Detecting if a visitor is a robot in Apache?

Forum Moderators: phranque

Message Too Old, No Replies

Detecting if a visitor is a robot in Apache?

Is there a reliable way to detect if a robot using a Rewrite Condition?

maximillianos

12:31 pm on May 9, 2008 (gmt 0)

Hello!

I'm hacking away at a problem right now and was wondering if anyone out there had some insight on a reliable way to detect a robot (in general) from Apache rewrite rules?

In Perl I've been successful at determining (in general) if the visitor is a robot or not by using the following code:


use HTTP::BrowserDetect;
my $browser = new HTTP::BrowserDetect($user_agent_string);if($browser->robot){
# Do whatever...
}

Does anyone know if there is a similar condition check I can do in Apache rewrite rules? I found ways to check the user-agent for specific agents, but I was hoping for something more general like the above Perl solution that lets me do a simply yes/no check if the visitor is a robot, regardless of what type of robot.

Any ideas?

Thanks everyone.

jdMorgan

3:34 pm on May 9, 2008 (gmt 0)

Your PERL code relies on the BrowserDetect object to detect robots.

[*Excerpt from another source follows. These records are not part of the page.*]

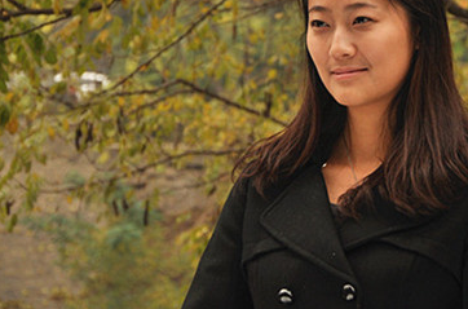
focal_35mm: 178
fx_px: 2307
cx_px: 343
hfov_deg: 11.6
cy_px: 62
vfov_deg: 7.7
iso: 400
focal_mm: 66
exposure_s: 1/125
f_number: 5.3
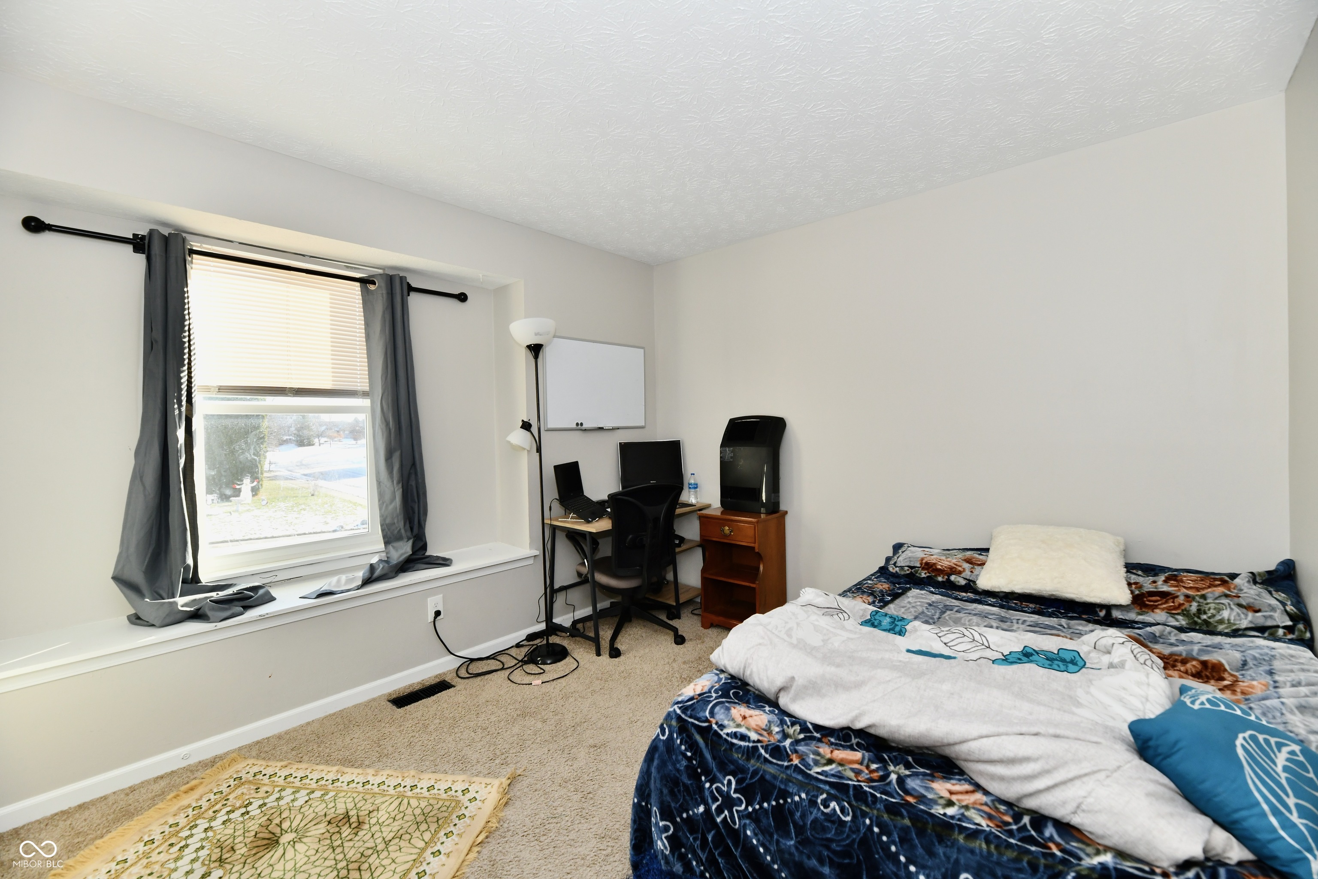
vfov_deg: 81.2
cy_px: 440
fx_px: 513
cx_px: 659
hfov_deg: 104.3
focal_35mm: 14
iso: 640
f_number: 6.3
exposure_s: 1/200
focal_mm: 14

This is OK as long as it is kept up-to-date on a weekly or monthly basis, and uses further algorithmic methods to detect spoofed robots. Unfortunately, that is not likely.

So, while you may be viewing the PERL solution as "simple and easy," the fact is that it is likely "over-simplified and unreliable."

Detecting robots is not at all a simple task, and there are hundreds of threads here in the Apache, Search Engine Spider Identification, PERL, and PHP forums dealing with the many ways of detecting them. If you implement whitelists, blacklists, IP-address-range filtering, user-agent-string validation, and both the PERL and PHP robot-detection scripts posted here at WebmasterWorld, you will still not have "a reliable way to detect robots" if your definition of "reliable" means anything like "100% effective" -- There are simply too many robots masquerading as browsers to achieve a 100% detection rate. :(

Check out the forums cited above, and look in their "Library" sections for the threads and scripts that I mentioned.

Jim

maximillianos

3:41 pm on May 9, 2008 (gmt 0)

Thanks jdMorgan. I understand my perl solution is not 100% accurate, but how I use it does not require such accuracy. Right now I am only using it to plug my content with copyright notices when bots are reading the page. So if it fails to work for every bot, then that is acceptable.

Likewise, I am trying to move that logic into my Apache config, so the solution would not need to be bullet proof. I really don't even care the tell the difference between a good and bad bot for this particular requirement, only that it is a bot versus a browser. I realize some bots masquerade as browsers, and those I'm willing to let fly... I'm just looking for an 80/20 solution.

That said, do you think I need to build a white-list browser user-agents to help determine if something is a bot? Would that be the easier route to go?

Thanks again for the feedback.